For any unknown terms or phrases, please look at our “dark net market” terminology guide.

The black Tor market “Middle Earth” has begun requiring all users to enable JavaScript to access the site, which is known for easy drug purchase using Bitcoin. The site, which claims the JavaScript is used to mitigate DoS attacks, was recently exploited to possibly expose it’s location.

JavaScript over the Tor network may be used to de-anonymize users, which is a constant concern for users of any illicit “dark net” site. Due to the dangers of JavaScript, the Tor Browser disables all JavaScript by default through NoScript. In September of 2013, the FBI used Javascript to de-anonymize Freedom Hosting users.
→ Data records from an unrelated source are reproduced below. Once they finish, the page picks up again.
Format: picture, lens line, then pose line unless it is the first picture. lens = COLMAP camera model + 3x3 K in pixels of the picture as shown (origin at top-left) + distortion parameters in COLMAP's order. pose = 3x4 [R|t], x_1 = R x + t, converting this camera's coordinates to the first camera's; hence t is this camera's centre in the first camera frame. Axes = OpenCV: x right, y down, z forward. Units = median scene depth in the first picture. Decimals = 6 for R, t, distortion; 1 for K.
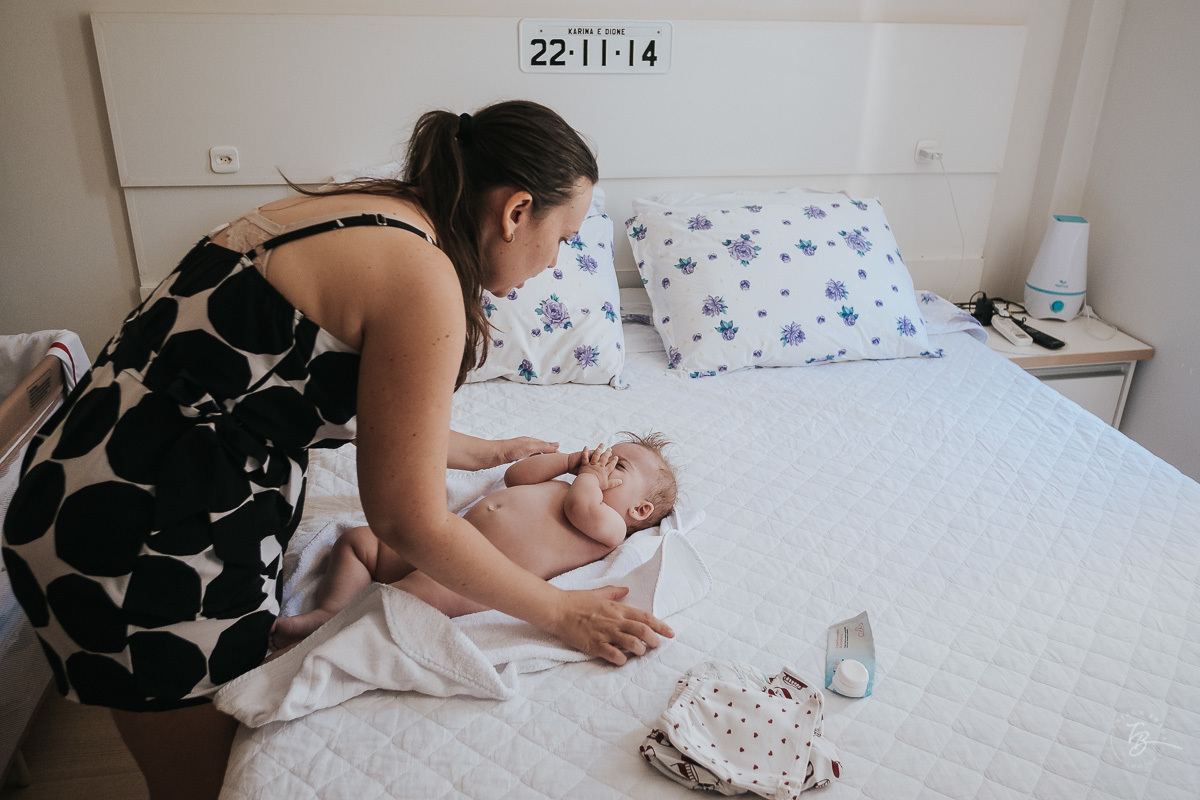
lens RADIAL K [[933.0, 0, 600.0], [0, 933.0, 400.0], [0, 0, 1]] dist [-0.007983, -0.001656]
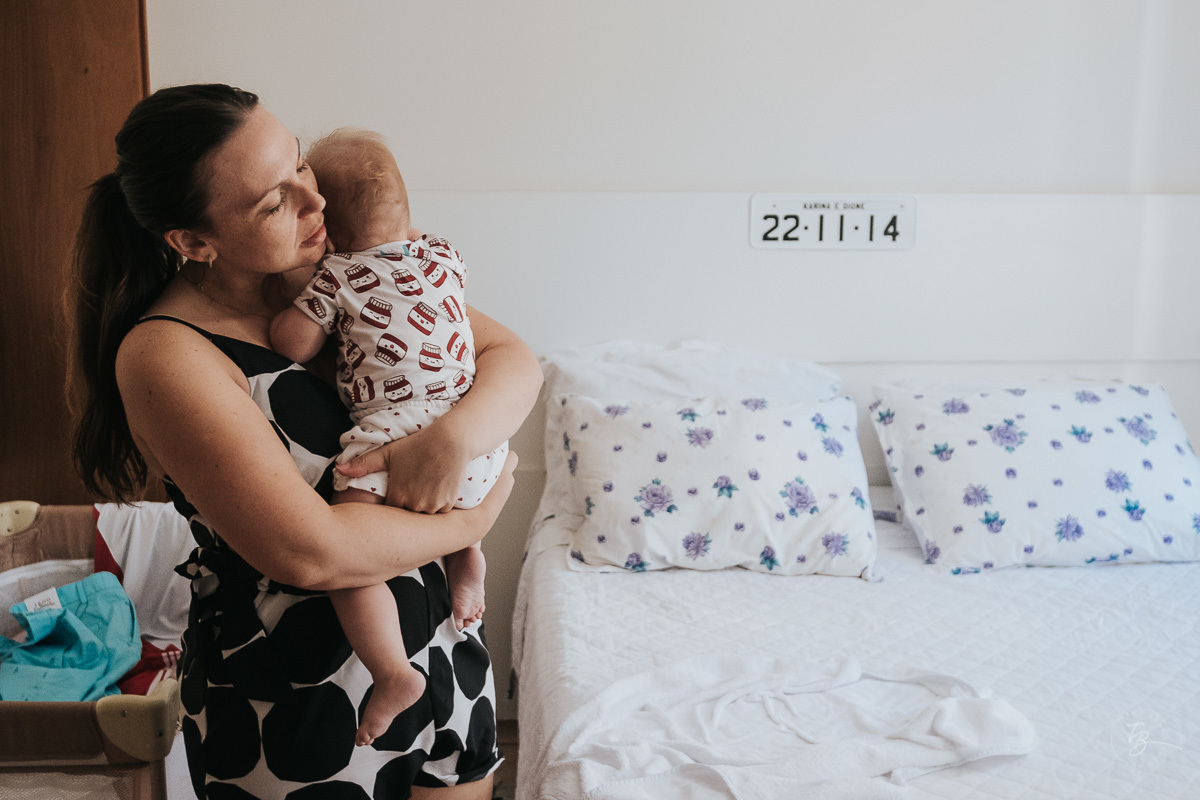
lens RADIAL K [[1304.7, 0, 598.9], [0, 1304.7, 419.1], [0, 0, 1]] dist [-0.009092, -0.008435]
pose [[0.992930, 0.011665, -0.118129, -0.088591], [-0.036948, 0.976096, -0.214178, 0.106866], [0.112807, 0.217028, 0.969625, -0.260597]]
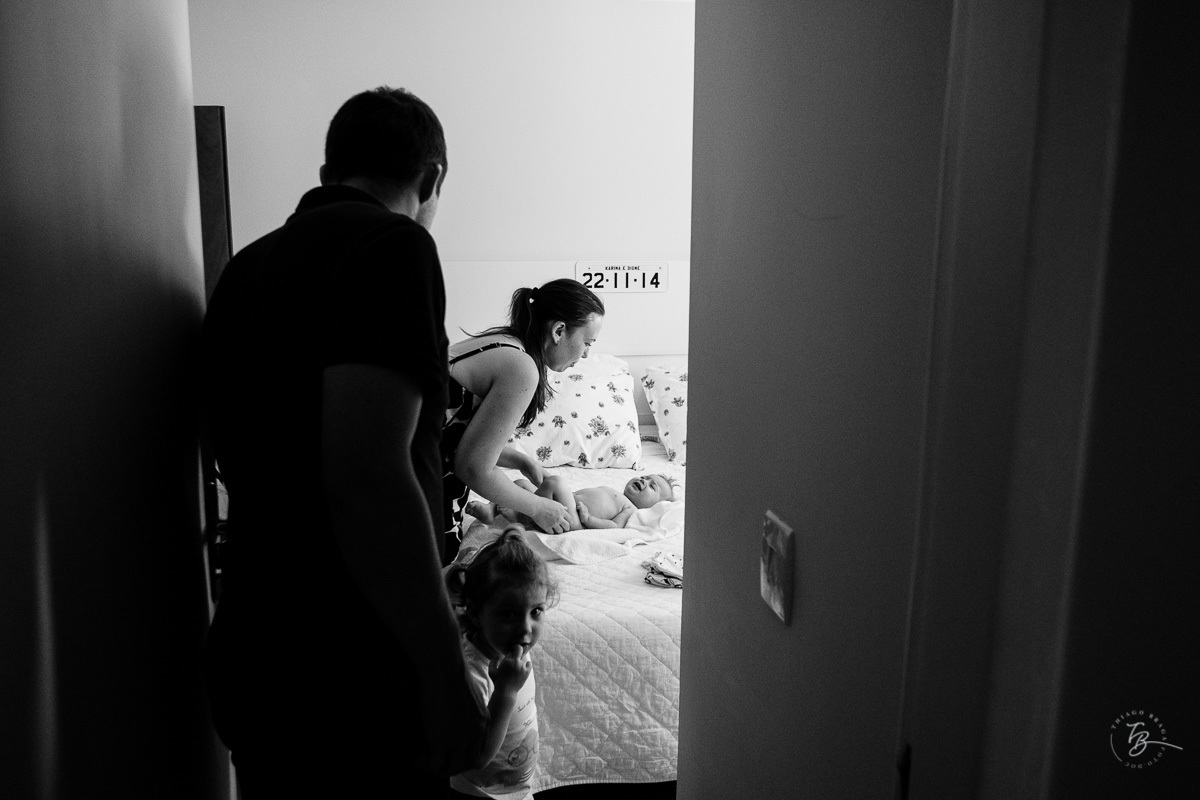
lens RADIAL K [[933.0, 0, 600.0], [0, 933.0, 400.0], [0, 0, 1]] dist [-0.007983, -0.001656]
pose [[0.999671, -0.008661, -0.024135, -0.006212], [0.002957, 0.973892, -0.226991, 0.230470], [0.025470, 0.226845, 0.973598, -0.620098]]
According to Reddit user “me_js,” the site is using the SlowAES Javascript library to provide an individual “CAPTCHA” to users. While speaking on the code’s potential uses, “me_js” said,

“Can it be used to handle [DDoS]? No. [DoS]? Yes. But it is taking away all your anonymity, you are not 127.0.0.1 anymore, instead you are 127.0.0.1 plus your unique encrypted string. So it can also be used to track you.

If it is a [legitimate] case, it is actually a simple flood [DoS] attack [because] it is the only kind of attack that Java Script can protect. Otherwise it is [Law Enforcement].”

Even if Middle Earth’s JavaScript is not being used for malicious purposes, “dark net” users should never get in the habit of allowing JavaScript while visiting hidden services.